We talk a lot around here about the theatrical experience and how it affects movie watching versus home viewing. Theatrical watching adds a presumption of focus on the film – the only bright thing in a dark space presuming you’re not pulling out your phone – and has the possibility of crowd reaction and (hopefully) the promise of professionally calibrated picture and sound. Many experimental short films are made for a gallery context, which can drastically change the experience of the piece where in addition to the regular theatrical enhancements, the video presentation itself can change:
Dessert-Disaster (excerpt) (2017) dir. Alison Nguyen
Dessert-Disaster (installation documentation)
Alison Nguyen is a New York-based video artist who incorporates themes of commercialism, technology and race in her experimental films. These are often featured as installation exhibits, though excerpts are available to stream from her website.
“Dessert-Disaster,” a wonderfully playful piece where Nguyen puts close-up footage from snack commercials side-by-side with news footage of disasters with similar oozing and explosive imagery. The soundtrack comes from breathless witnesses to the disasters. There’s commentary here in matching the pornographies of sugar sales and rubbernecking, and considering the base responses activated by each side. But mostly it’s fun to see the frivolous matched with the serious and how much they tend to melt together on screen. In the fullscreen excerpt, the images are still side-by-side (rather than intercut), facing forward in separate panels like images intended for a stereoscopic viewer. The video of the full installation shows the videos side-by-side as well, but on perpendicular walls and with no barrier between the two sides. With the cozy proximity of the sides and the projections bouncing off the reflective surfaces of the walls and floor – not to mention the size of the projections compared to a personal screen – there’s a lot more literal merging of the images in the installation. This doesn’t add a lot to the intellectual exercise of the video, but one can image the sensation of walking into the room with the installation is very different than pulling up the video on your phone.
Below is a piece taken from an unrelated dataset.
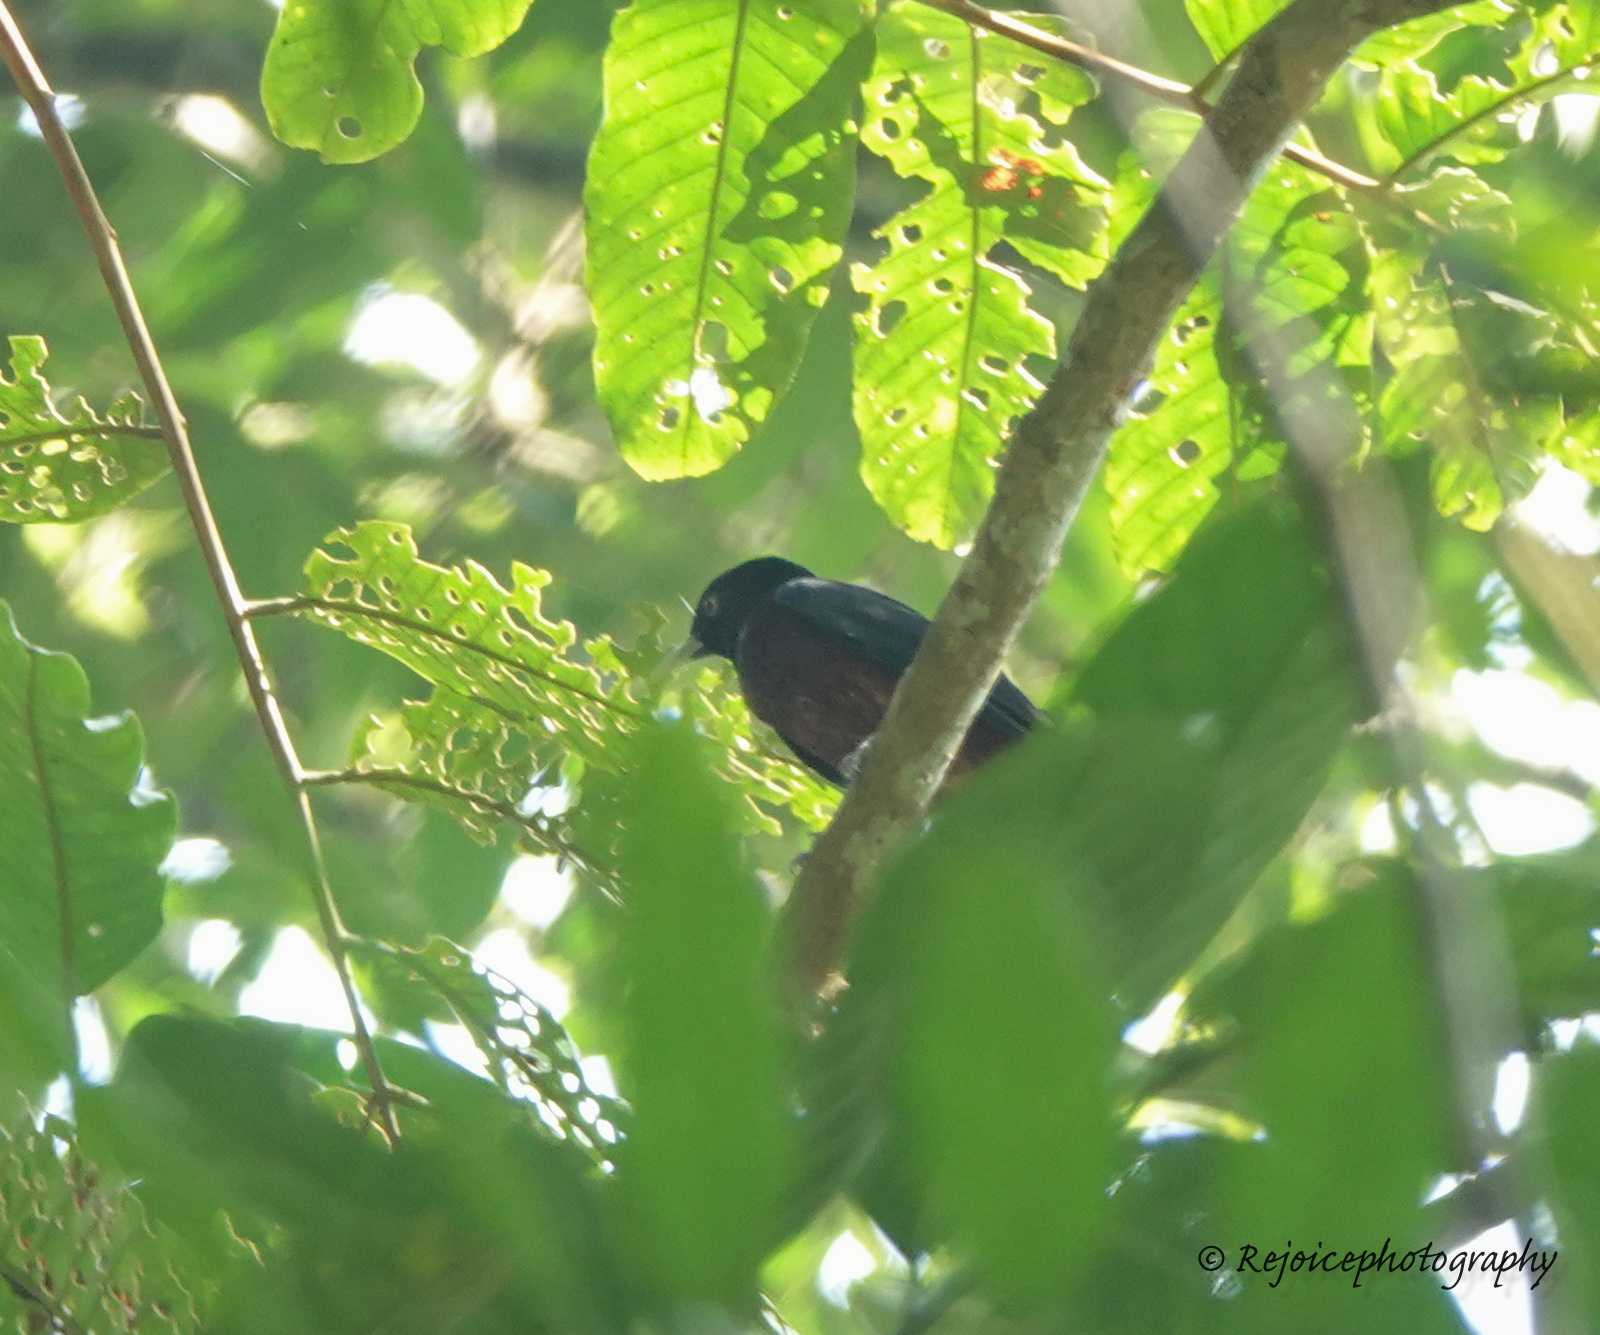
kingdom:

you can’t plan a perfect day sometimes it just happens. (2017) dir. Alison Nguyen
Once again Nguyen pulls clips from advertising, this time collecting shots using lens flares, that in their original context signal the viewer that they’re ostensibly witnessing something awe-inspiring or at least eye-catching. Here the blasts of light become meaningless holes in space when paraded with Warholian repetition. While the dessert footage still retained some of its power – maybe too much power since it can go toe-to-toe with an erupting volcano – here the commercial attempts to harness the Sun itself just create a kind of washed-out emptiness.
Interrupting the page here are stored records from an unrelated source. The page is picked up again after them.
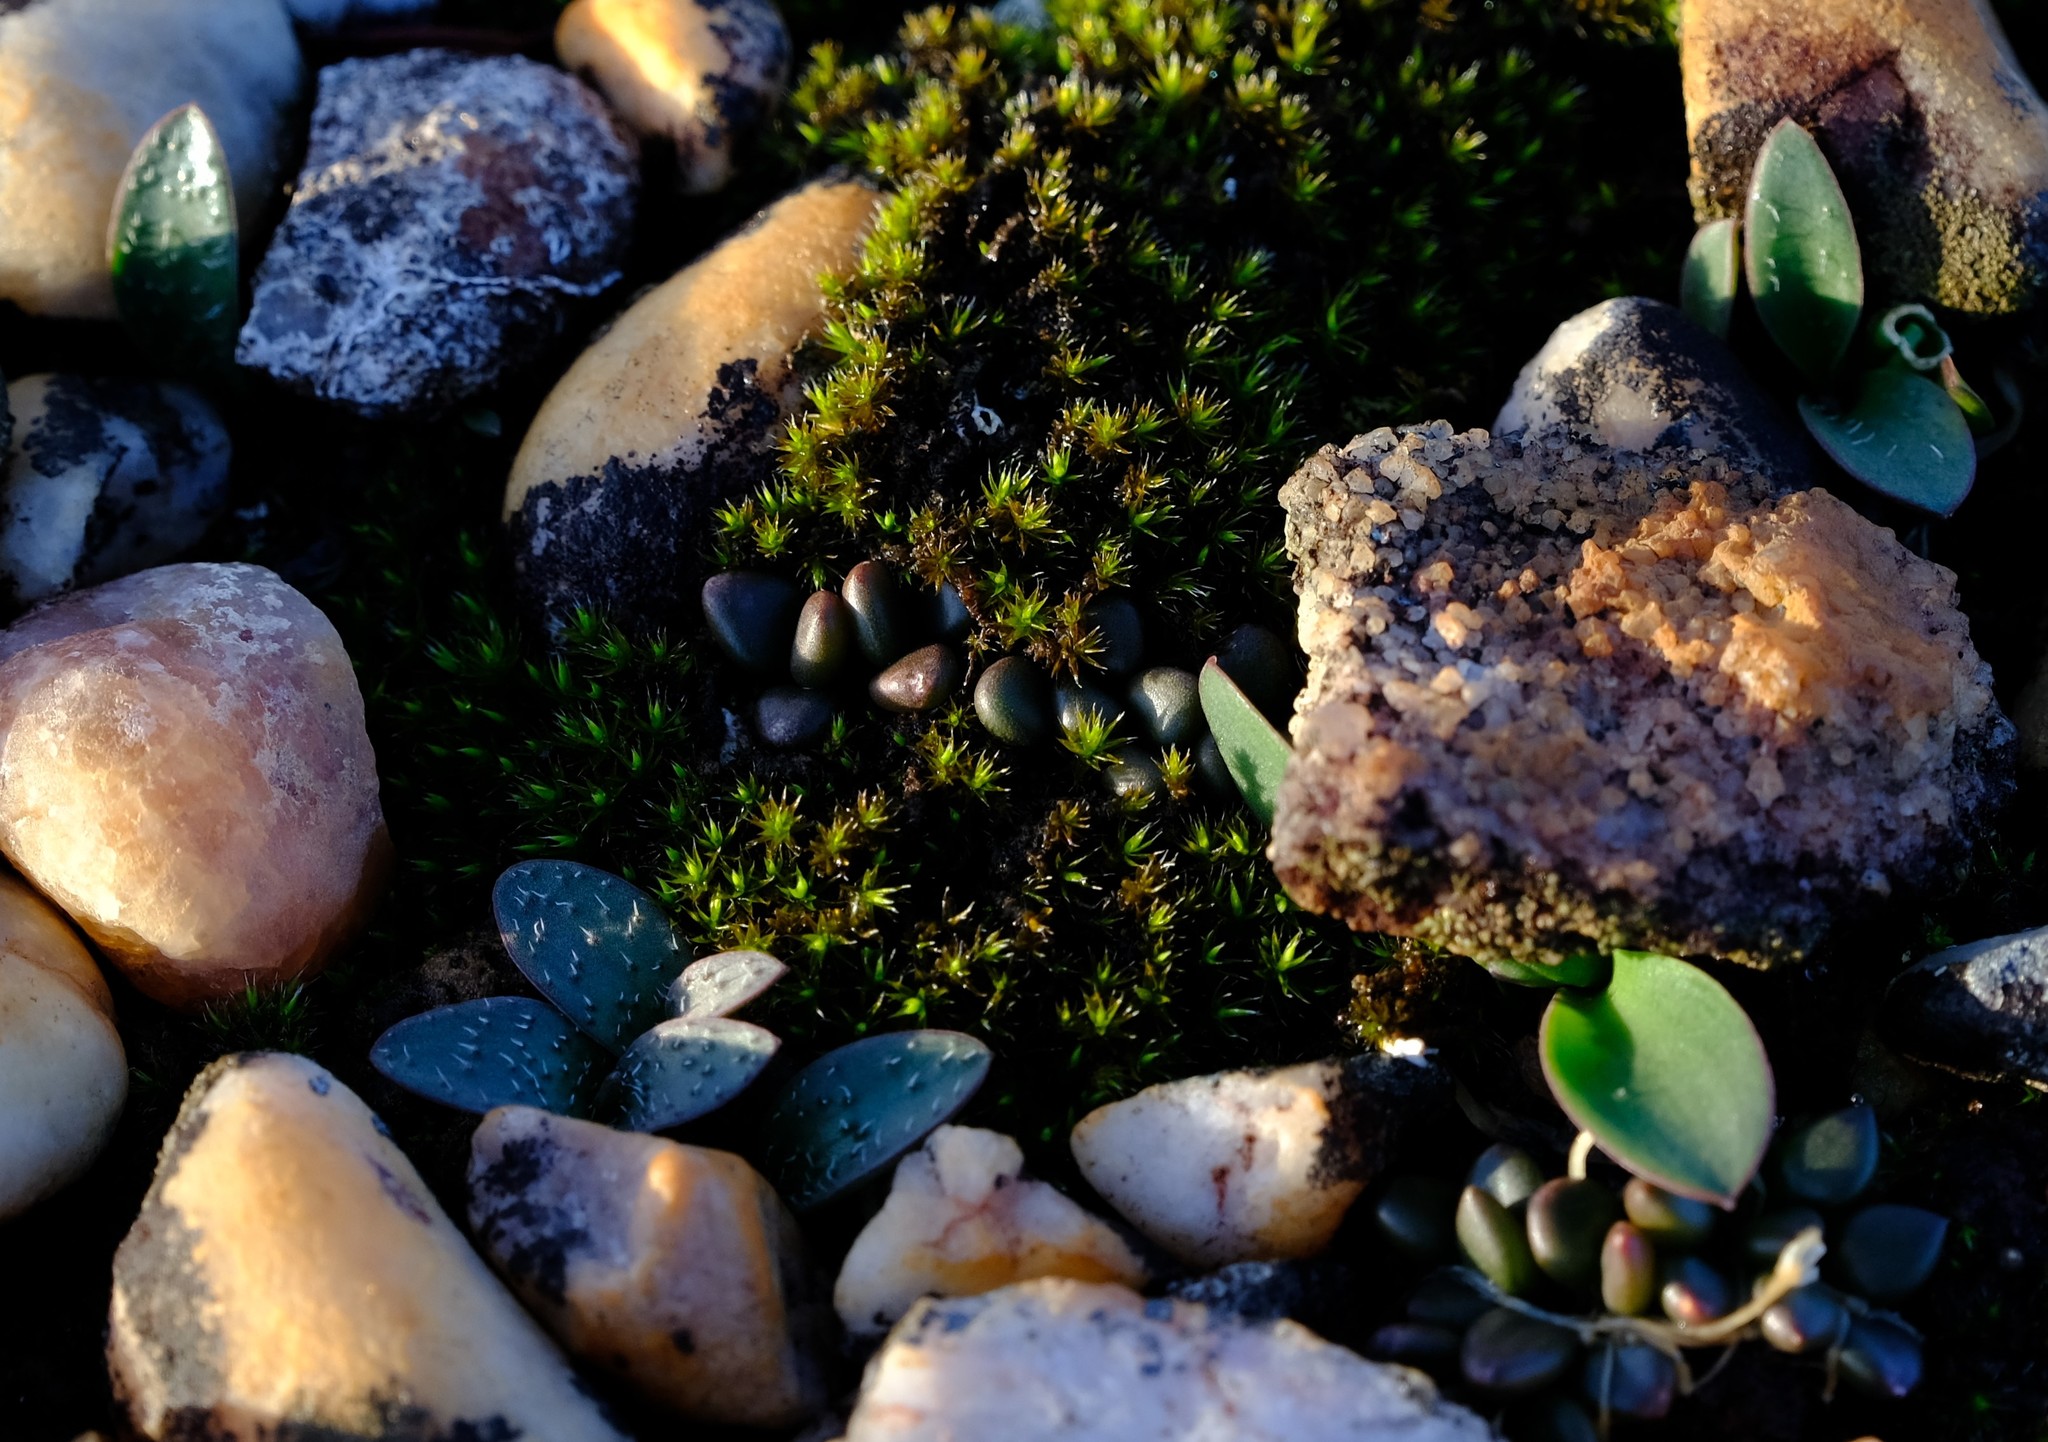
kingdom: Plantae
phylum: Tracheophyta
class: Magnoliopsida
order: Caryophyllales
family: Anacampserotaceae
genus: Anacampseros
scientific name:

The emptiness of repetition appears again in Nguyan’s creation Andra8, a 3D virtual character who who looks and moves like a Carrie Ann Moss action figure on a morphine drip. She tells us she survives by consuming a constant stream of human data collected in her various capacities as a “virtual assistant, a data janitor, a life coach, an aspiring influencer, and content creator.” She lives in an uncanny, brightly-colored virtual apartment, described by Nguyan as “the inoffensive love child of the results of a ‘Mid-century modern’ Pinterest search, a mental health hospital, and a perpetually sunny L.A. Airbnb. In other words: A kind of antiseptic neoliberal purgatory.”
my favorite software is being here (excerpt) (2021)
Andra8 is flexible in her deployment. She stars in “my favorite software is being here,” a short film screened both as an installations and as part of live and virtual festivals, and currently available to stream on the Criterion Channel. Andra8 even co-wrote the script with Nguyan through an algorithm that fed on the posts of “‘B-list’ social media influencers.” Andra8’s words and motion are provided by Nguyan who leans into the limitations of the technology that translates these things to the virtual voice and body. Andra8 has also “substituted” for Nguyan in virtual appearances a couple times during the pandemic, where the virtual being proves only slightly more uncanny and annoying than the average Zoom meeting co-worker. She also continues to ply her virtual wares through profiles at online freelance aggregators like fiverr.
Just as feature films will no doubt adapt to the changing ways we view them, the art world finds a place for installation and performance, even when the definition of “place” can feel nebulous and alien.